Hi,
在 2024/01/18 2:21, Mikulas Patocka 写道:
This commit fixes a deadlock in the LVM2 test
shell/lvconvert-raid-reshape-linear_to_raid6-single-type.sh
When MD_RECOVERY_WAIT is set or when md_is_rdwr(mddev) is true, the
function md_do_sync would not set MD_RECOVERY_DONE. Thus, stop_sync_thread
would wait for the flag MD_RECOVERY_DONE indefinitely.
Also, md_wakeup_thread_directly does nothing if the thread is waiting in
md_thread on thread->wqueue (it wakes the thread up, the thread would
check THREAD_WAKEUP and go to sleep again without doing anything). So,
this commit introduces a call to md_wakeup_thread from
md_wakeup_thread_directly.
task:lvm state:D stack:0 pid:46322 tgid:46322 ppid:46079 flags:0x00004002
Call Trace:
<TASK>
__schedule+0x228/0x570
schedule+0x29/0xa0
schedule_timeout+0x6a/0xd0
? timer_shutdown_sync+0x10/0x10
stop_sync_thread+0x197/0x1c0 [md_mod]
? housekeeping_test_cpu+0x30/0x30
? table_deps+0x1b0/0x1b0 [dm_mod]
__md_stop_writes+0x10/0xd0 [md_mod]
md_stop_writes+0x18/0x30 [md_mod]
raid_postsuspend+0x32/0x40 [dm_raid]
dm_table_postsuspend_targets+0x34/0x50 [dm_mod]
dm_suspend+0xc4/0xd0 [dm_mod]
dev_suspend+0x186/0x2d0 [dm_mod]
? table_deps+0x1b0/0x1b0 [dm_mod]
ctl_ioctl+0x2e1/0x570 [dm_mod]
dm_ctl_ioctl+0x5/0x10 [dm_mod]
__x64_sys_ioctl+0x85/0xa0
do_syscall_64+0x5d/0x1a0
entry_SYSCALL_64_after_hwframe+0x46/0x4e
Signed-off-by: Mikulas Patocka <mpatocka@xxxxxxxxxx>
Fixes: f52f5c71f3d4 ("md: fix stopping sync thread")
Cc: stable@xxxxxxxxxxxxxxx # v6.7
---
drivers/md/md.c | 8 +++++++-
drivers/md/raid5.c | 4 ++++
2 files changed, 11 insertions(+), 1 deletion(-)
Index: linux-2.6/drivers/md/md.c
===================================================================
--- linux-2.6.orig/drivers/md/md.c
+++ linux-2.6/drivers/md/md.c
@@ -8029,6 +8029,8 @@ static void md_wakeup_thread_directly(st
if (t)
wake_up_process(t->tsk);
rcu_read_unlock();
+
+ md_wakeup_thread(thread);
This is not correct. I already explained(already in comments) what
md_wakeup_thread_directly() is supposed to do.
}
void md_wakeup_thread(struct md_thread __rcu *thread)
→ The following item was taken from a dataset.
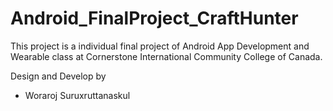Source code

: # Android_FinalProject_CraftHunter

This project is a individual final project of Android App Development and Wearable class at Cornerstone International Community College of Canada.

Design and Develop by

- Woraroj Suruxruttanaskul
@@ -8777,10 +8779,14 @@ void md_do_sync(struct md_thread *thread
/* just incase thread restarts... */
if (test_bit(MD_RECOVERY_DONE, &mddev->recovery) ||
- test_bit(MD_RECOVERY_WAIT, &mddev->recovery))
+ test_bit(MD_RECOVERY_WAIT, &mddev->recovery)) {
+ if (test_bit(MD_RECOVERY_INTR, &mddev->recovery))
+ set_bit(MD_RECOVERY_DONE, &mddev->recovery);
If you set MD_RECOVERY_DONE here, sync_thread will be unregistered, I
don't think this is the expected behaviour. Only dm-raid is using this
flag, and rs_start_reshape() already explains that it wants
sync_thread to work later until the table gets reloaded.
return;
+ }
if (!md_is_rdwr(mddev)) {/* never try to sync a read-only array */
set_bit(MD_RECOVERY_INTR, &mddev->recovery);
+ set_bit(MD_RECOVERY_DONE, &mddev->recovery);
This change looks reasonable.
Thanks,
Kuai
return;
}
.